Working with the Google Vision API

I remember hearing a story about a developer whose contract with the military specified the number of kilos of documentation that were required to accompany the system they were building. I think of that story from time to time when I use Google products.

Google’s Vision API gives access to legit state-of-the-art Artificial Intelligence and is amazing for extracting text from images, but a concise modern example doesn’t seem to exist in spite of the huge volume of documentation.

The example they give is in the classic callback style:

var vision = require('@google-cloud/vision');

var visionClient = vision({
  projectId: 'grape-spaceship-123',
  keyFilename: '/path/to/keyfile.json'

visionClient.detectText('./image.jpg', function(err, text) {
  // text = [
  //   'This was text found in the image',
  //   'This was more text found in the image'
  // ]

With all that has been written about the inversion of control problems of callbacks and ES2015 support nearly complete and in wide use thanks to Babel, examples like this are feeling distinctly retro.

Also painful for anyone working with Docker is that the authentication appears to require me to include a keyfile.json somewhere in my container, where what I actually want is to store that stuff in the environment.

After a bit of experimentation, it turns out that that the google-cloud-node library doesn’t let us down. It’s filled with all the promisey goodness we scripters-of-java have come to expect. If you are using jest this test should get you going:

import Vision from '@google-cloud/vision'

describe('Google Vision client', () => {

  it('successfully connects', async () => {
    let client = Vision({
      projectId: process.env.GOOGLE_VISION_PROJECT_ID,
      credentials: {
	      private_key: process.env.GOOGLE_VISION_PRIVATE_KEY.replace(/\\n/g, '\n'),
        client_email: process.env.GOOGLE_VISION_CLIENT_EMAIL

    let [[text, ...words], annotations] = await client.detectText(__dirname + '/data/foo.jpg')
    expect(text).toEqual("foo bar\n")
    expect(words).toContain("foo", "bar")


The project id is easy enough to find, but the environment variables used to avoid the keyfile.json are actually found within the keyfile.

  "type": "service_account",
  "project_id": "...",
  "private_key_id": "...",
  "private_key": "-----BEGIN PRIVATE KEY-----\n...\n-----END PRIVATE KEY-----\n",
  "client_email": "",
  "client_id": "...",
  "auth_uri": "",
  "token_uri": "",
  "auth_provider_x509_cert_url": "",
  "client_x509_cert_url": ""

The keyfile above was created by going to the credentials console and following the instructions here.

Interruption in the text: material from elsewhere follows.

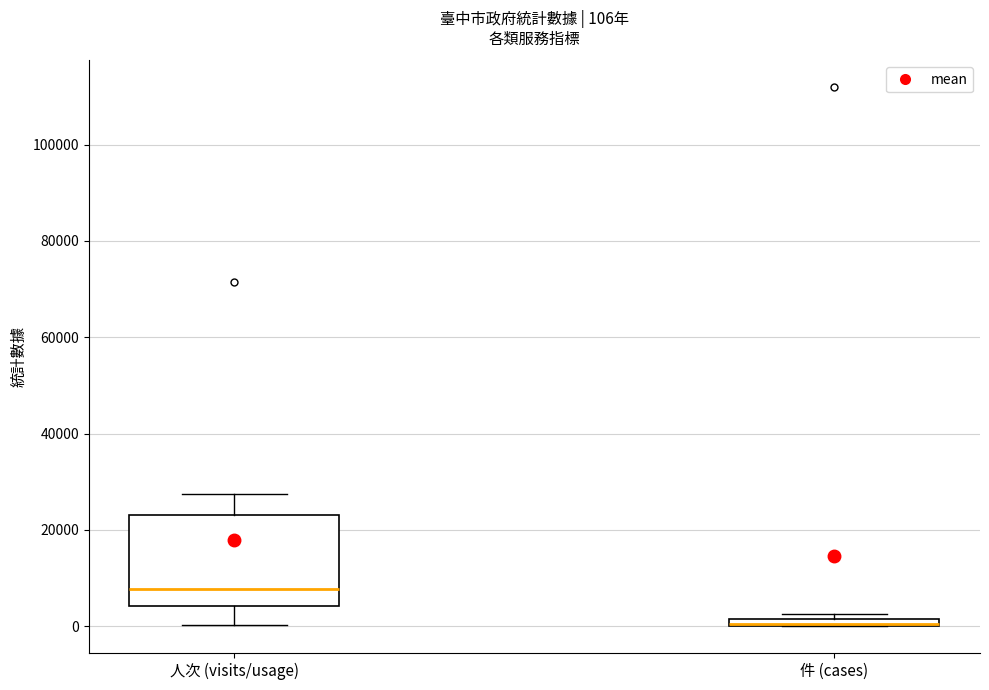

Comparing the boxes themselves (not the whiskers), which one is the tallest?

人次 (visits/usage)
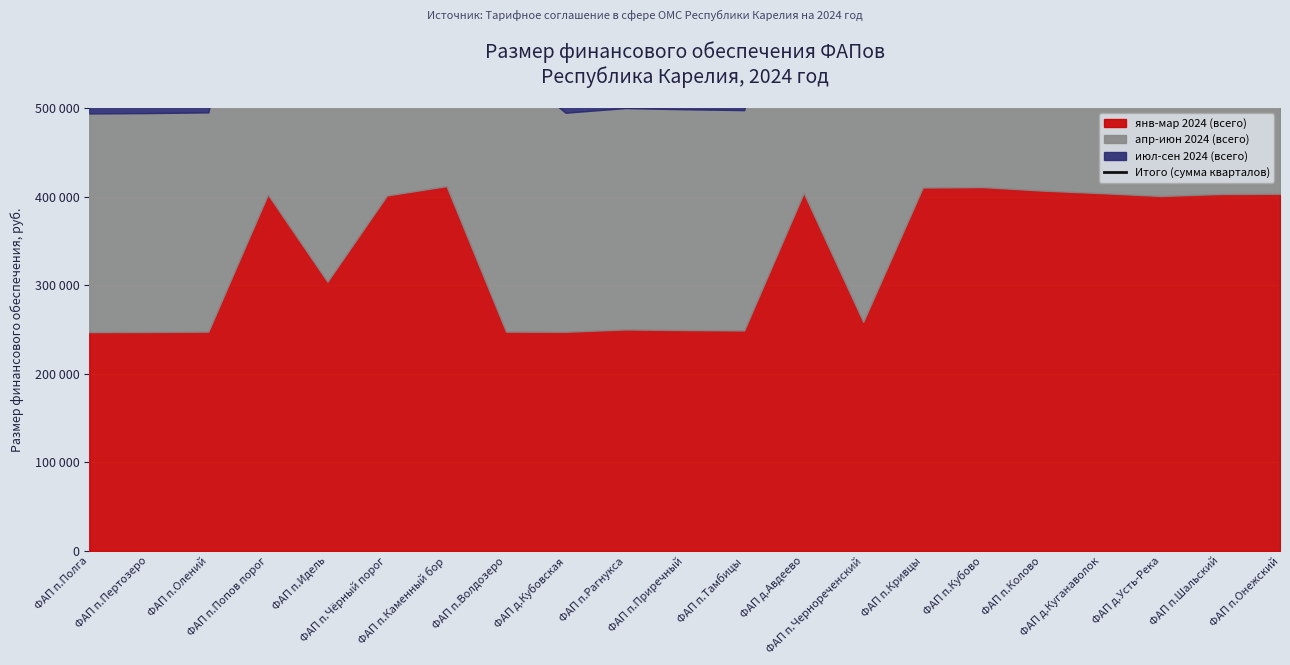

Rank the categories by value from lowest to highest.

ФАП п.Полга, ФАП п.Пертозеро, ФАП д.Кубовская, ФАП п.Олений, ФАП п.Тамбицы, ФАП п.Приречный, ФАП п.Рагнукса, ФАП п.Чернореченский, ФАП п.Волдозеро, ФАП п.Идель, ФАП д.Усть-Река, ФАП п.Каменный бор, ФАП п.Чёрный порог, ФАП п.Попов порог, ФАП п.Шальский, ФАП п.Онежский, ФАП д.Куганаволок, ФАП д.Авдеево, ФАП п.Колово, ФАП п.Кривцы, ФАП п.Кубово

Note the replace(/\\n/g, '\n') happening on the GOOGLE_VISION_PRIVATE_KEY. This is from issue 1173 and without it you end up with the error
Error: error:0906D06C:PEM routines:PEM_read_bio:no start line. Replacing new lines with new lines seems silly but you gotta do what you gotta do.

The last missing piece is an image with some text. I created a quick test image in Gimp with the words “foo bar”:


While it wasn’t clear at first glance, google-cloud-node is a pretty sophisticated and capable library, despite being theoretically “alpha”. Google is remaking itself as “the AI company” and the boundary pushing stuff it’s doing means I’m probably going to be using this client a lot. I really was hoping to find a small amount of the “right” documentation instead of the huge volume of partial answers spread across their sprawling empire. Hopefully this is a useful contribution towards that reality.